### Aim of the exercise
Among the entries below, one stretch runs from the line that contains "19. Reporting Requirements." through the line that contains "i. For reporting". Repeat that stretch exactly, ends included, and only that.

[Source records]

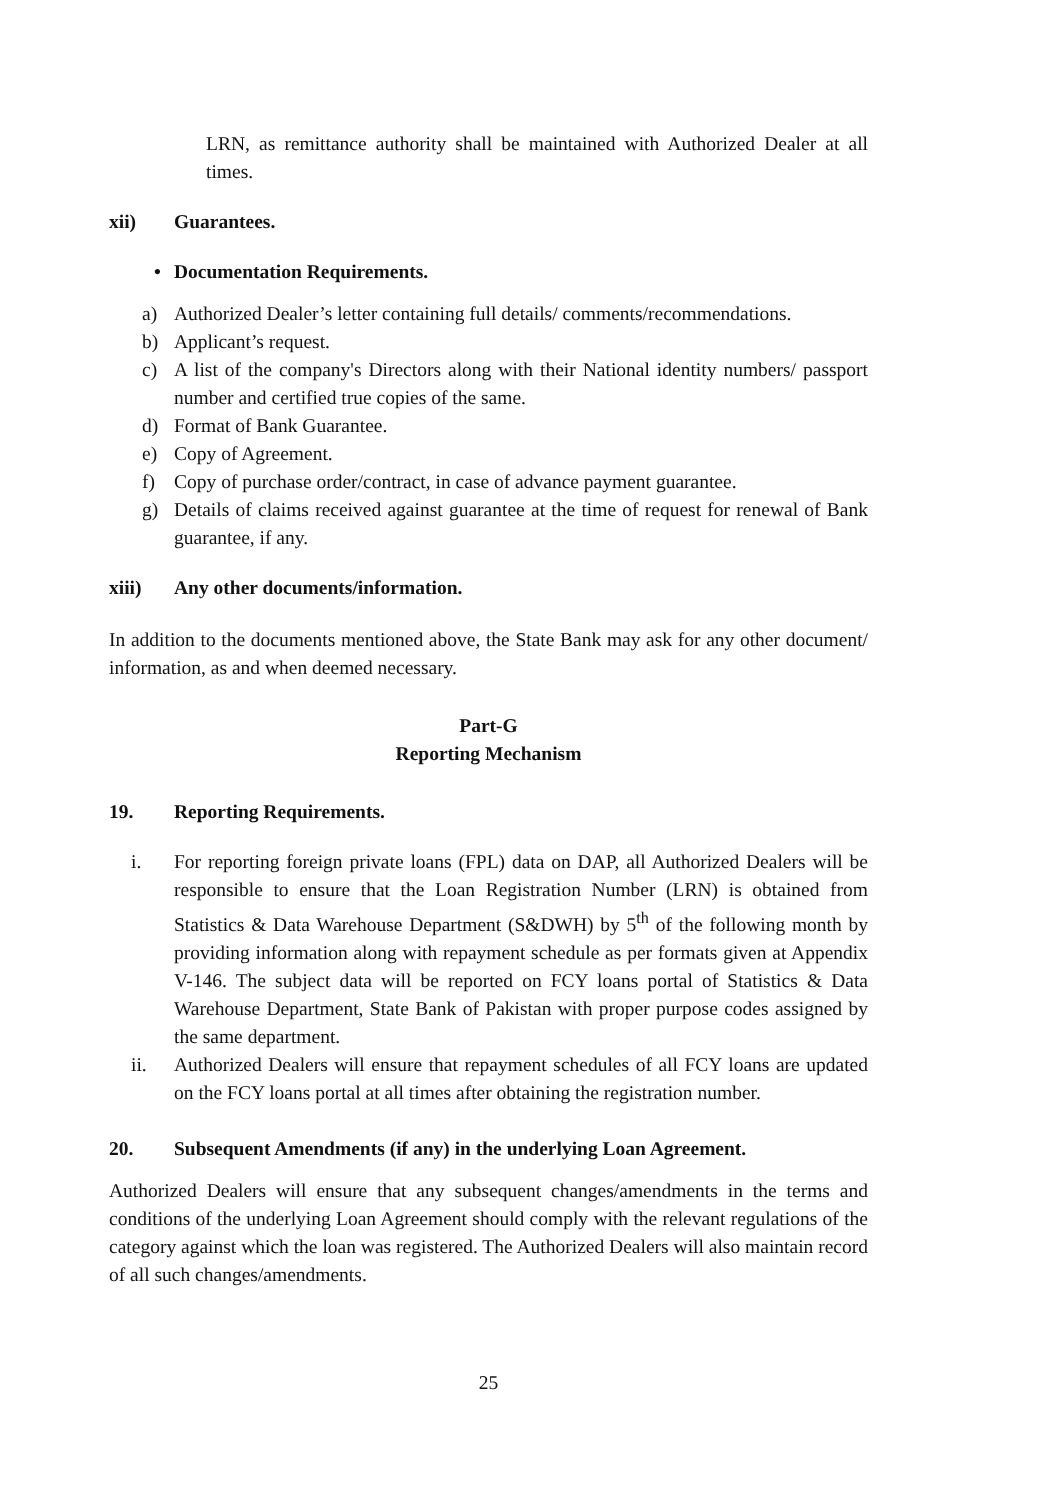LRN, as remittance authority shall be maintained with Authorized Dealer at all times.
xii) Guarantees.
• Documentation Requirements.
a) Authorized Dealer’s letter containing full details/ comments/recommendations.
b) Applicant’s request.
c) A list of the company's Directors along with their National identity numbers/ passport number and certified true copies of the same.
d) Format of Bank Guarantee.
e) Copy of Agreement.
f) Copy of purchase order/contract, in case of advance payment guarantee.
g) Details of claims received against guarantee at the time of request for renewal of Bank guarantee, if any.
xiii) Any other documents/information.
In addition to the documents mentioned above, the State Bank may ask for any other document/ information, as and when deemed necessary.
Part-G
Reporting Mechanism
19. Reporting Requirements.
i. For reporting foreign private loans (FPL) data on DAP, all Authorized Dealers will be responsible to ensure that the Loan Registration Number (LRN) is obtained from Statistics & Data Warehouse Department (S&DWH) by 5<sup>th</sup> of the following month by providing information along with repayment schedule as per formats given at Appendix V-146. The subject data will be reported on FCY loans portal of Statistics & Data Warehouse Department, State Bank of Pakistan with proper purpose codes assigned by the same department.
ii. Authorized Dealers will ensure that repayment schedules of all FCY loans are updated on the FCY loans portal at all times after obtaining the registration number.
20. Subsequent Amendments (if any) in the underlying Loan Agreement.
Authorized Dealers will ensure that any subsequent changes/amendments in the terms and conditions of the underlying Loan Agreement should comply with the relevant regulations of the category against which the loan was registered. The Authorized Dealers will also maintain record of all such changes/amendments.
25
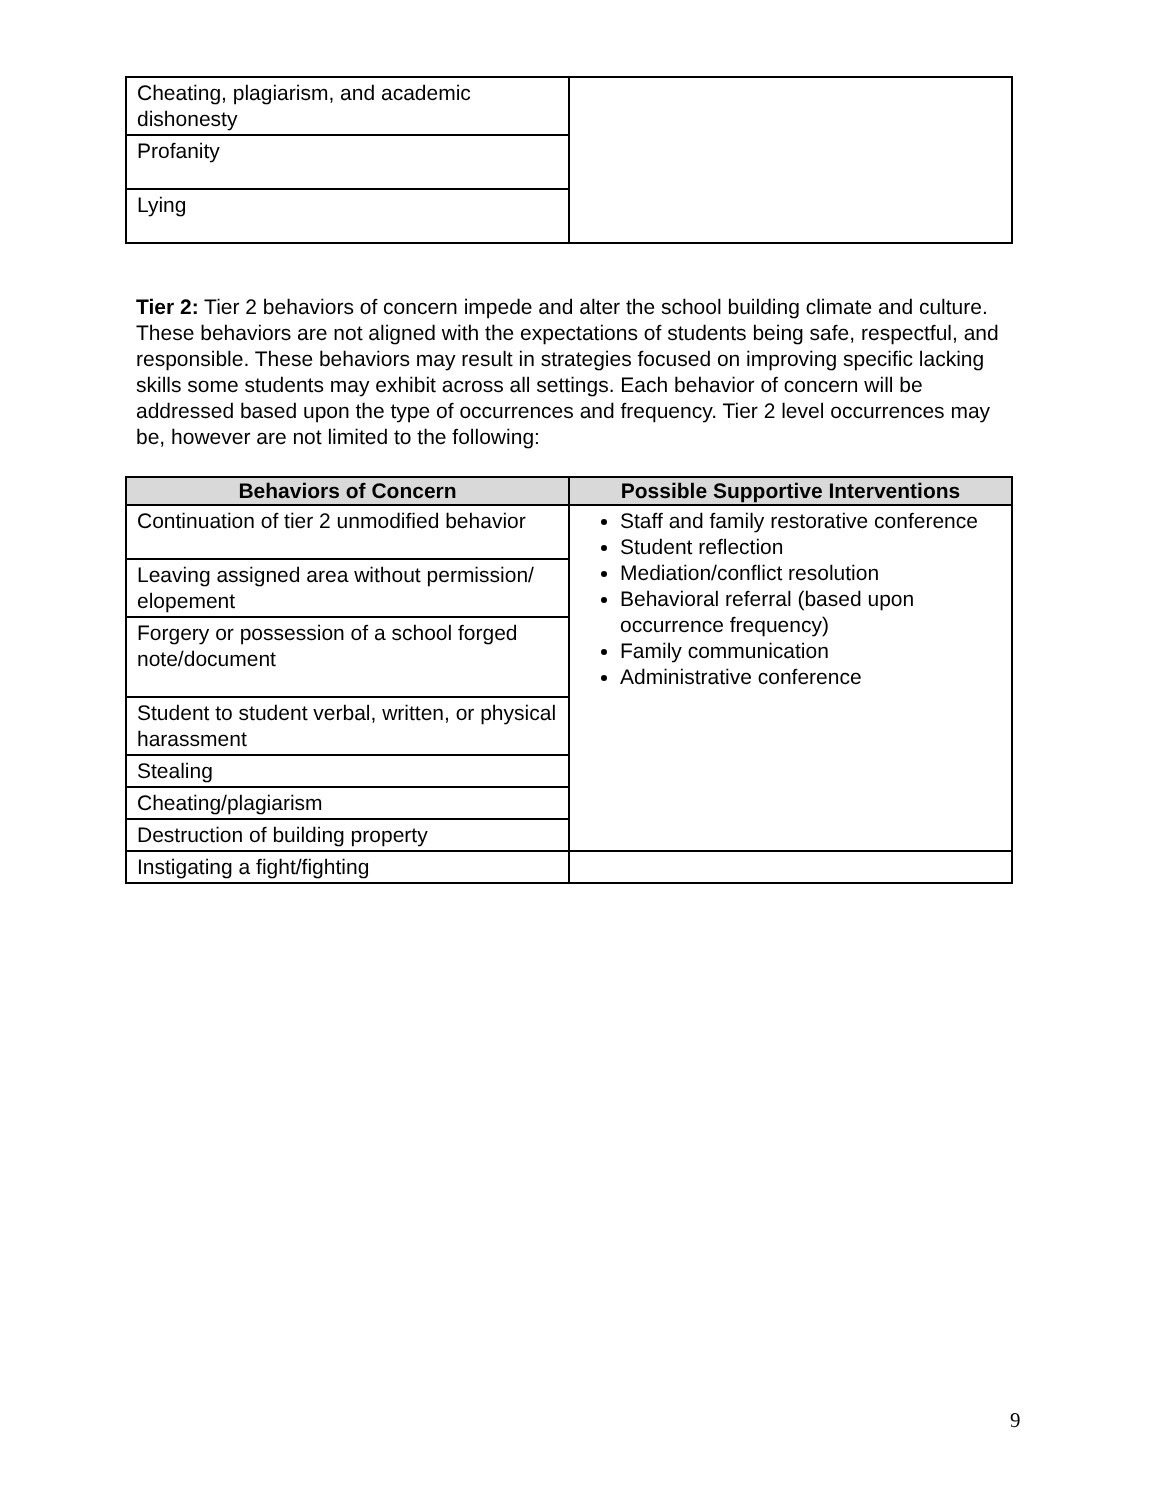| Cheating, plagiarism, and academic dishonesty | |
| Profanity | |
| Lying | |
Tier 2: Tier 2 behaviors of concern impede and alter the school building climate and culture. These behaviors are not aligned with the expectations of students being safe, respectful, and responsible. These behaviors may result in strategies focused on improving specific lacking skills some students may exhibit across all settings. Each behavior of concern will be addressed based upon the type of occurrences and frequency. Tier 2 level occurrences may be, however are not limited to the following:
| Behaviors of Concern | Possible Supportive Interventions |
| --- | --- |
| Continuation of tier 2 unmodified behavior | Staff and family restorative conference Student reflection Mediation/conflict resolution Behavioral referral (based upon occurrence frequency) Family communication Administrative conference |
| Leaving assigned area without permission/ elopement | |
| Forgery or possession of a school forged note/document | |
| Student to student verbal, written, or physical harassment | |
| Stealing | |
| Cheating/plagiarism | |
| Destruction of building property | |
| Instigating a fight/fighting | |
9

### Solution for this problem
19. Reporting Requirements.
i. For reporting foreign private loans (FPL) data on DAP, all Authorized Dealers will be responsible to ensure that the Loan Registration Number (LRN) is obtained from Statistics & Data Warehouse Department (S&DWH) by 5<sup>th</sup> of the following month by providing information along with repayment schedule as per formats given at Appendix V-146. The subject data will be reported on FCY loans portal of Statistics & Data Warehouse Department, State Bank of Pakistan with proper purpose codes assigned by the same department.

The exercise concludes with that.